It was an experiment in journalism that ended up being right on the money.
The Vancouver-based Tyee online daily asked readers to pony up money to pay for provincial election coverage, and the editor of the publication was astonished that the cash actually started rolling in.
With donations averaging $50, David Beers said yesterday there is now more than $10,000 available to cover the costs of reporting stories on corruption, the environment, housing/poverty and education - a list of topics offered like a menu to which readers could earmark their donations. Mr. Beers thought the Tyee would be lucky to get $5,000.
"I am amazed because these are rough economic times for everybody. That's one of the reasons the Tyee is having this drive. Our resources are tight for us. They're tight for all media," Mr. Beers said.
The Tyee, which gets about 250,000 visits to its pages per month for a topical mix of news, investigative features and popular culture, isn't even offering a charitable tax receipt.
The Election Reporting Issues fundraising drive began April 6 and ends today as campaigning begins for the May 12 vote.
Variations on the idea of what Mr. Beers called "reader pay" have been tried in the United States with, in one case, reporters shopping investigative story ideas around for reader support.
But he sees the Tyee as distinct from that model. "The concern I would have there is maybe I don't know the writer; maybe I don't know they can do a great job. With the Tyee, hopefully with our five-year track record, somebody has a sense of what we might be able to accomplish with the money," he said.
Journalism professor Stephen Ward describes the Tyee's experiment as a sign of the journalistic times.
"It is just a further development of the current troubles with the economic model of journalism right now," said Prof. Ward, the James E. Burgess Professor of Journalism Ethics at the University of Wisconsin-Madison, and an adjunct professor at the journalism school at the University of British Columbia.
Prof. Ward said there are some ethical perils around such an approach that publications like the Tyee would have to navigate, including media outlets maintaining control over the focus of the story, and reporting stories with objectivity.
The Tyee decided to give the concept a shot as a result of an "if-only" conversation among editors about having more resources.

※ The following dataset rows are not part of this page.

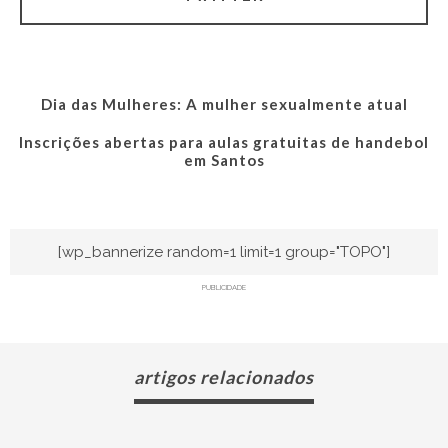
Dia das Mulheres: A mulher sexualmente atual
Inscrições abertas para aulas gratuitas de handebol
em Santos
[wp_bannerize random=1 limit=1 group="TOPO"]
PUBLICIDADE
artigos relacionados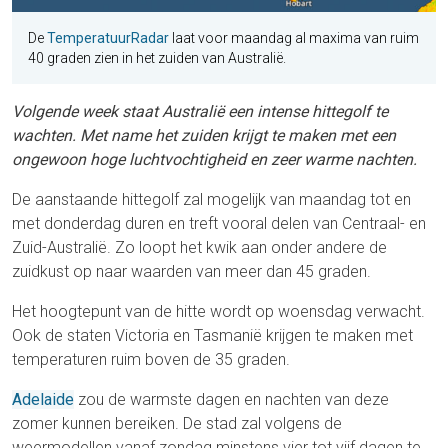
De
TemperatuurRadar
laat voor maandag al maxima van ruim
40 graden zien in het zuiden van Australië.
Volgende week staat Australië een intense hittegolf te
wachten. Met name het zuiden krijgt te maken met een
ongewoon hoge luchtvochtigheid en zeer warme nachten.
De aanstaande hittegolf zal mogelijk van maandag tot en
met donderdag duren en treft vooral delen van Centraal- en
Zuid-Australië. Zo loopt het kwik aan onder andere de
zuidkust op naar waarden van meer dan 45 graden.
Het hoogtepunt van de hitte wordt op woensdag verwacht.
Ook de staten Victoria en Tasmanië krijgen te maken met
temperaturen ruim boven de 35 graden.
Adelaide
zou de warmste dagen en nachten van deze
zomer kunnen bereiken. De stad zal volgens de
weermodellen vanaf zondag minstens vier tot vijf dagen te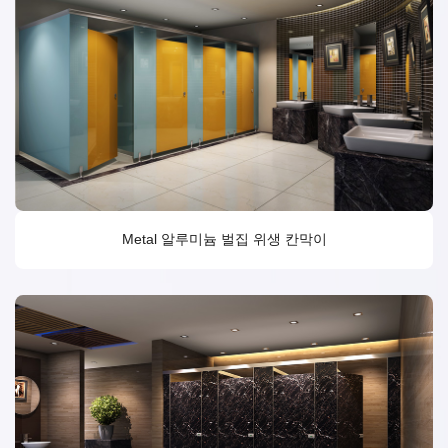
Metal 알루미늄 벌집 위생 칸막이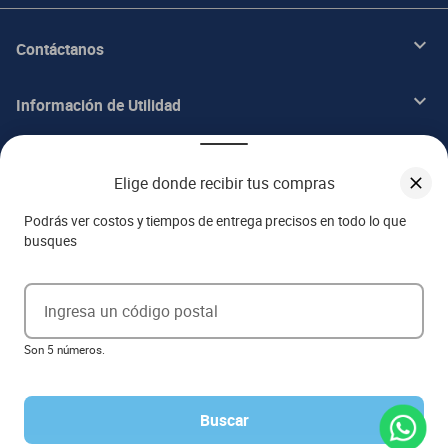
Contáctanos
Información de Utilidad
Beneficios
Elige donde recibir tus compras
Acerca de ITALIKA
Podrás ver costos y tiempos de entrega precisos en todo lo que
busques
Aviso de privacidad
Ingresa un código postal
Ejerce tus derechos ARCO
Son 5 números.
Términos y condiciones
Términos de promociones
Las promociones de
www.italika.mx
pueden diferir de las promociones publicadas en tienda. El
formato de los precios puede verse afectado por las configuraciones y diferencia de navegadores
Buscar
Derechos reservados 2023 Grupo Italika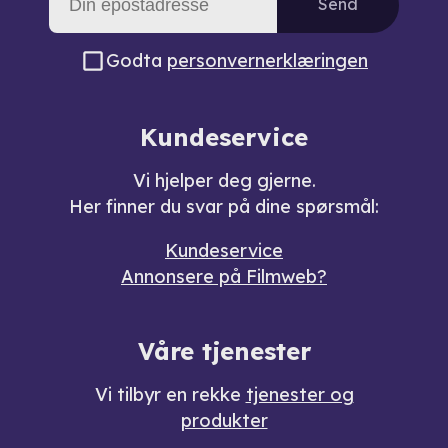
Send
Godta
personvernerklæringen
Kundeservice
Vi hjelper deg gjerne.
Her finner du svar på dine spørsmål:
Kundeservice
Annonsere på Filmweb?
Våre tjenester
Vi tilbyr en rekke
tjenester og
produkter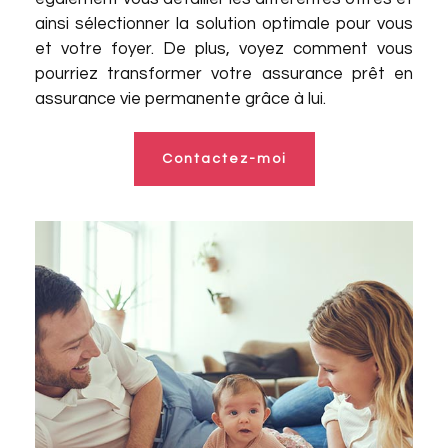
ainsi sélectionner la solution optimale pour vous
et votre foyer. De plus, voyez comment vous
pourriez transformer votre assurance prêt en
assurance vie permanente grâce à lui.
Contactez-moi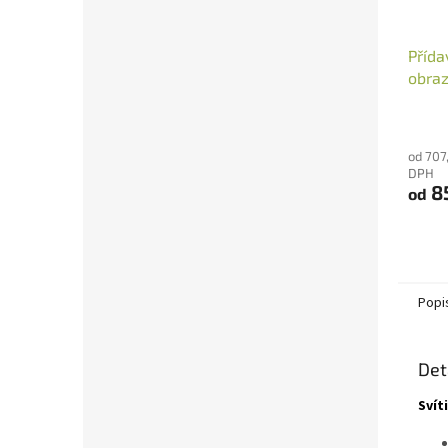
Přída
obraz
od 707
DPH
8
od
Popi
Det
Svít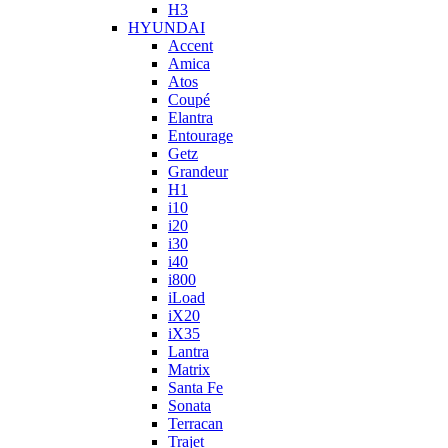
H3
HYUNDAI
Accent
Amica
Atos
Coupé
Elantra
Entourage
Getz
Grandeur
H1
i10
i20
i30
i40
i800
iLoad
iX20
iX35
Lantra
Matrix
Santa Fe
Sonata
Terracan
Trajet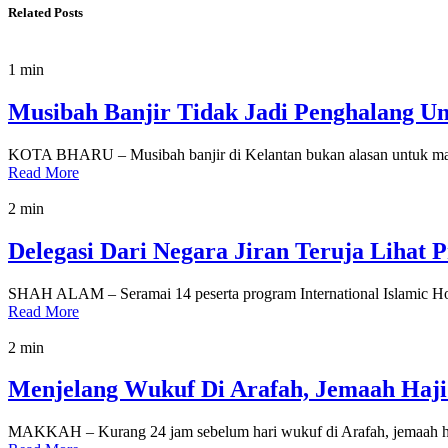
Related Posts
1 min
Musibah Banjir Tidak Jadi Penghalang Un
KOTA BHARU – Musibah banjir di Kelantan bukan alasan untuk ma
Read More
2 min
Delegasi Dari Negara Jiran Teruja Lihat
SHAH ALAM – Seramai 14 peserta program International Islamic Hom
Read More
2 min
Menjelang Wukuf Di Arafah, Jemaah Haji
MAKKAH – Kurang 24 jam sebelum hari wukuf di Arafah, jemaah haj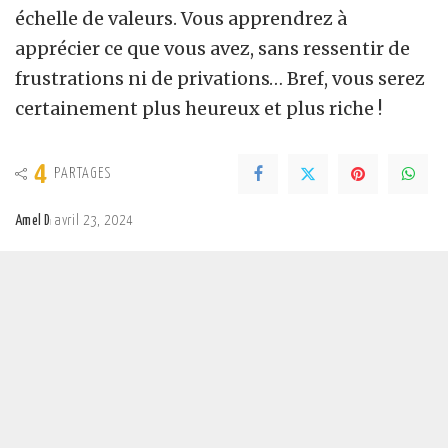
échelle de valeurs. Vous apprendrez à
apprécier ce que vous avez, sans ressentir de
frustrations ni de privations… Bref, vous serez
certainement plus heureux et plus riche !
4
PARTAGES
Amel D
avril 23, 2024
Posted
by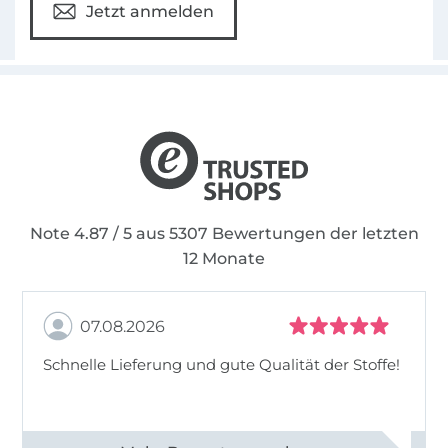
Jetzt anmelden
Note 4.87 / 5 aus 5307 Bewertungen der letzten
12 Monate
07.08.2026
Schnelle Lieferung und gute Qualität der Stoffe!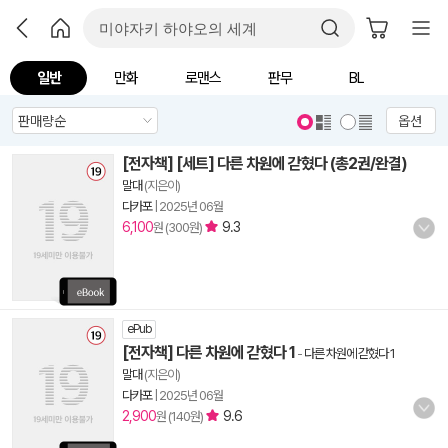
일반
만화
로맨스
판무
BL
옵션
[전자책] [세트] 다른 차원에 갇혔다 (총2권/완결)
말대
(지은이)
다카포
|
2025년 06월
6,100
9.3
원 (300원)
ePub
[전자책] 다른 차원에 갇혔다 1
-
다른 차원에 갇혔다 1
말대
(지은이)
다카포
|
2025년 06월
2,900
9.6
원 (140원)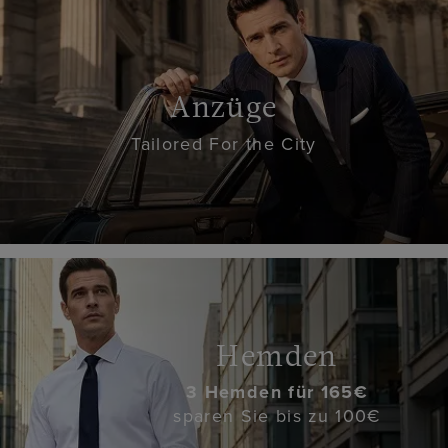
Anzüge
Tailored For the City
Hemden
3 Hemden für 165€
sparen Sie bis zu 100€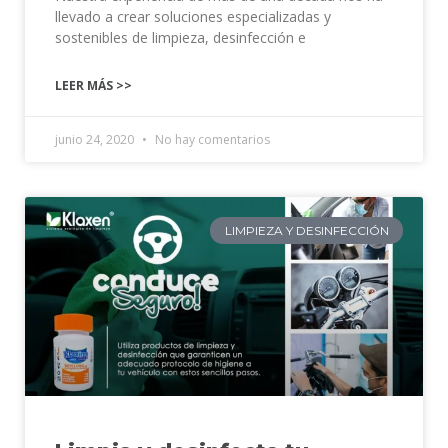
llevado a crear soluciones especializadas y
sostenibles de limpieza, desinfección e
LEER MÁS >>
junio 24, 2020
No hay comentarios
LIMPIEZA Y DESINFECCIÓN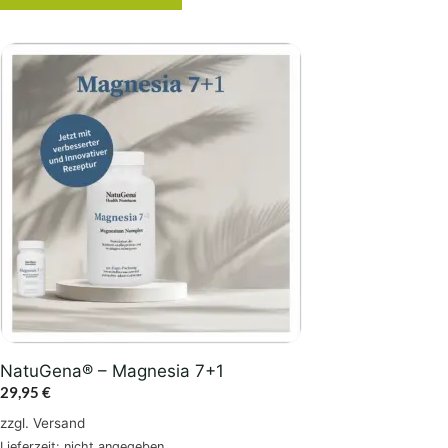
NatuGena® – Magnesia 7+1
29,95
€
zzgl.
Versand
Lieferzeit: nicht angegeben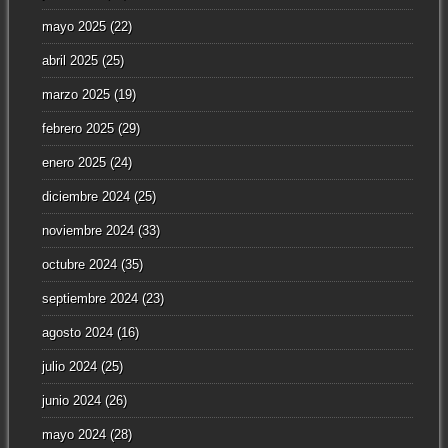
mayo 2025
(22)
abril 2025
(25)
marzo 2025
(19)
febrero 2025
(29)
enero 2025
(24)
diciembre 2024
(25)
noviembre 2024
(33)
octubre 2024
(35)
septiembre 2024
(23)
agosto 2024
(16)
julio 2024
(25)
junio 2024
(26)
mayo 2024
(28)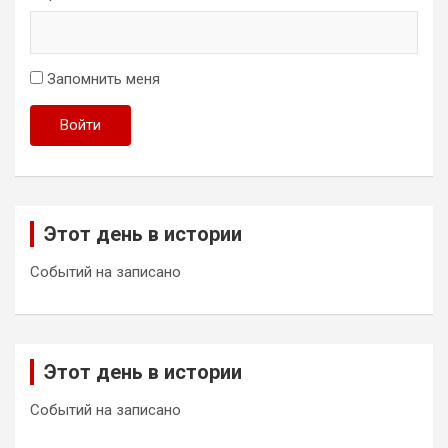
Запомнить меня
Войти
Этот день в истории
Событий на записано
Этот день в истории
Событий на записано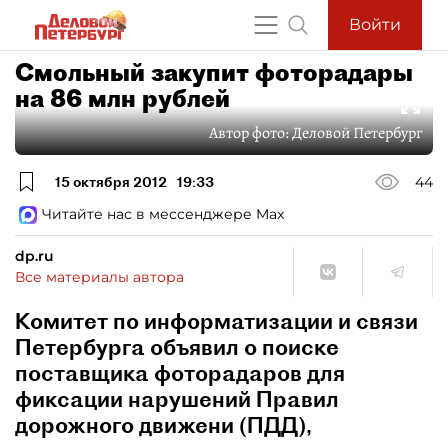
Войти
Смольный закупит фоторадары
на 86 млн рублей
Автор фото:
Деловой Петербург
15 октября 2012
19:33
44
Читайте нас в мессенджере Max
dp.ru
Все материалы автора
Комитет по информатизации и связи
Петербурга объявил о поиске
поставщика фоторадаров для
фиксации нарушений Правил
дорожного движени (ПДД),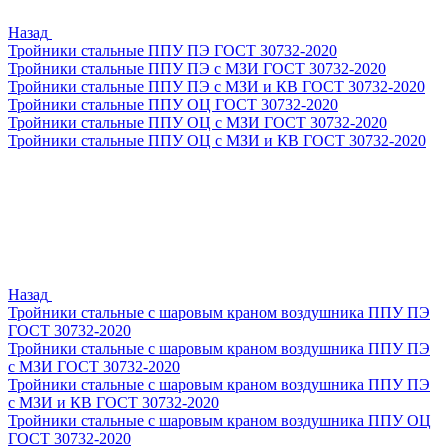
Назад
Тройники стальные ППУ ПЭ ГОСТ 30732-2020
Тройники стальные ППУ ПЭ с МЗИ ГОСТ 30732-2020
Тройники стальные ППУ ПЭ с МЗИ и КВ ГОСТ 30732-2020
Тройники стальные ППУ ОЦ ГОСТ 30732-2020
Тройники стальные ППУ ОЦ с МЗИ ГОСТ 30732-2020
Тройники стальные ППУ ОЦ с МЗИ и КВ ГОСТ 30732-2020
Назад
Тройники стальные с шаровым краном воздушника ППУ ПЭ
ГОСТ 30732-2020
Тройники стальные с шаровым краном воздушника ППУ ПЭ
с МЗИ ГОСТ 30732-2020
Тройники стальные с шаровым краном воздушника ППУ ПЭ
с МЗИ и КВ ГОСТ 30732-2020
Тройники стальные с шаровым краном воздушника ППУ ОЦ
ГОСТ 30732-2020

"And then we said our readers might want to give us those resources if they felt like they were empowered to be able to tell us what they wanted to find out about," said Mr. Beers, noting the issues on the agenda are matters the Tyee would have covered anyway.
"No one is directing us on how to go after these issues. Once the issue is established, nobody is saying, 'And I want it reported this way.' "
He said he did not believe there was anything to keep "corporate media" from trying the same initiative.
"A lot of it is based on the relationship you have built up with your reader community. If they believe you do good work, and they feel there's a need for you to focus your expertise in a certain area, why not ask them to help?"